Sicherlich ist es schwierig, sich selbst als Brücke zu verstehen. Irgendwie sind wir süchtig danach, den Weg gewiesen zu bekommen. Irgendjemand muss es doch geben, der uns den Weg weist, oder? Warum sollte ich alles selbst machen müssen?

Hier ist es einfach notwendig, zu verstehen, dass ich selbst die falschen Fragen ans Leben stelle. Denn fragte ich einmal, was der Sinn meines Lebens sei, so erführe ich, dass jedes Leben die Brücke in etwas Neues, nie Dagewesenes bildet, wenn ich es richtig ausschöpfen will. Ich selbst bin die Synthese von Alt zu Neu. In mir wird möglich und lebendig, was ich von anderen wünsche.

Ein guter Lehrer wird also der sein, der selbst in die Mitte seines Mandalas getreten ist, anstelle die traditionell überlieferten Mandalas wieder und wieder zu visualisieren und zu kopieren. Dies verstehend, ist jeder vom Leben selbst ermuntert und aufgefordert, seinen eigenen Weg zu gehen und der Überlieferung des Herzens ein neues, innovatives Kapitel hinzuzufügen. Und damit steht er allein und dennoch im Austausch mit dem Alten.

Ein liebloses, uninspiriertes Übertragen der Tradition, ein Aufgehen im Alten, ohne neue, eigene Nuance, kann die Herzen nicht öffnen und begeistern.
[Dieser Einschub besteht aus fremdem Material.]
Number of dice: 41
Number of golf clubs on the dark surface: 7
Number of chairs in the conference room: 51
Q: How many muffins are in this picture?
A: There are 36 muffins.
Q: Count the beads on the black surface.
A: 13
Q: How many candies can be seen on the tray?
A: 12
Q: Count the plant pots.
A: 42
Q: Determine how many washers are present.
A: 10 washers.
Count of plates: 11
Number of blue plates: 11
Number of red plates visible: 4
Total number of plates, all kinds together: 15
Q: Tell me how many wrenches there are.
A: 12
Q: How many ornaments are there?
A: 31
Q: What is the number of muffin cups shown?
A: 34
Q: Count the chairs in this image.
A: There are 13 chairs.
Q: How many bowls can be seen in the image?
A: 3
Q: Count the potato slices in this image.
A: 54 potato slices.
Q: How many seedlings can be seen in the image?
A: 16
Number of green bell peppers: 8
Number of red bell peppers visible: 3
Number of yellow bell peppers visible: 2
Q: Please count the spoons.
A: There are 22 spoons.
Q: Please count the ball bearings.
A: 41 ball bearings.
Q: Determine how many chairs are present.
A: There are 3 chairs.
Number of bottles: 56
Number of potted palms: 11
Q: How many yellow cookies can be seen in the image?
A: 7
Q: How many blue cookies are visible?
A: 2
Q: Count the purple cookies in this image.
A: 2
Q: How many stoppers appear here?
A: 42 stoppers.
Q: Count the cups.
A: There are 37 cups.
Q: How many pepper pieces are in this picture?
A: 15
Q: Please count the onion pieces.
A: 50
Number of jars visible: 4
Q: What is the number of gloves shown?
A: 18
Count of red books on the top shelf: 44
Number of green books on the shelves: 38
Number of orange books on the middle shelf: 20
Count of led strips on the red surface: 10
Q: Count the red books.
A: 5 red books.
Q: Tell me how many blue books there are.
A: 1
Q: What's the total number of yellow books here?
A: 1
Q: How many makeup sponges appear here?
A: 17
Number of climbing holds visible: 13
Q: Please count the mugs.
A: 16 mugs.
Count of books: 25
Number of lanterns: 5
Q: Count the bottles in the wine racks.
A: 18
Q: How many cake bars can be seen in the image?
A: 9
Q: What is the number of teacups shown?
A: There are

In Ordnung ist es, diese Arbeit, die das Leben an sich ist, nicht leisten zu wollen. Dann aber sollte ich mich in mein eigenes Leben zurückziehen und Abstand davon nehmen, an andere etwas weitergeben zu wollen. Wenn ein Lehrer nicht bereit ist, über die verinnerlichten Schriften hinaus zu wachsen, kann er keine Brücke zu uns schlagen.

Ein inniges, sich gegenseitig Berühren und Durchdringen ist das, was Liebe tut. Und natürlich ist es, dadurch bereichert und verändert zu werden. Und wenn dein Leben erfüllt von Liebe sein will, ist es notwendig, der Liebe ihren Weg zu lassen. Und damit auch in Kauf zu nehmen, weder Huhn, noch Ei, manchmal beides und ebenso manchmal das eine oder das andere zu sein.

Sich dieser Selbstlosigkeit zu überlassen und ebenso eins mit dem ganz eigenen Mandala zu sein, was zwar manchmal von Schriften und Schriftstellern inspiriert, letztlich dennoch nur aus der eigenen Lebenserfahrung schöpft, ist für mich der Sinn des Lebens.

Und ein Lehrer, der klar bei sich selbst bleibt und diese, seine Erfahrung weitergibt, anstelle nur das, was in den Schriften steht, wird die Brücke schlagen. Und dem Alten etwas Neuartiges hinzufügen. Genau, wie du und ich, wenn wir uns ganz dem natürlichen Fluss in Hingabe und Offenheit anvertrauen. So sei es.
Das eigene Mandala anzunehmen, zu verstehen und wirken zu lassen, ist das, was der Welt Zukunft gibt. Aus ihm heraus entsteht das höchste Geben, die wahre Intention und Investition, die weder zu stark rückwärts gewandt ist, noch definieren und kontrollieren will, wie es richtig gemacht wird und wofür das gut ist.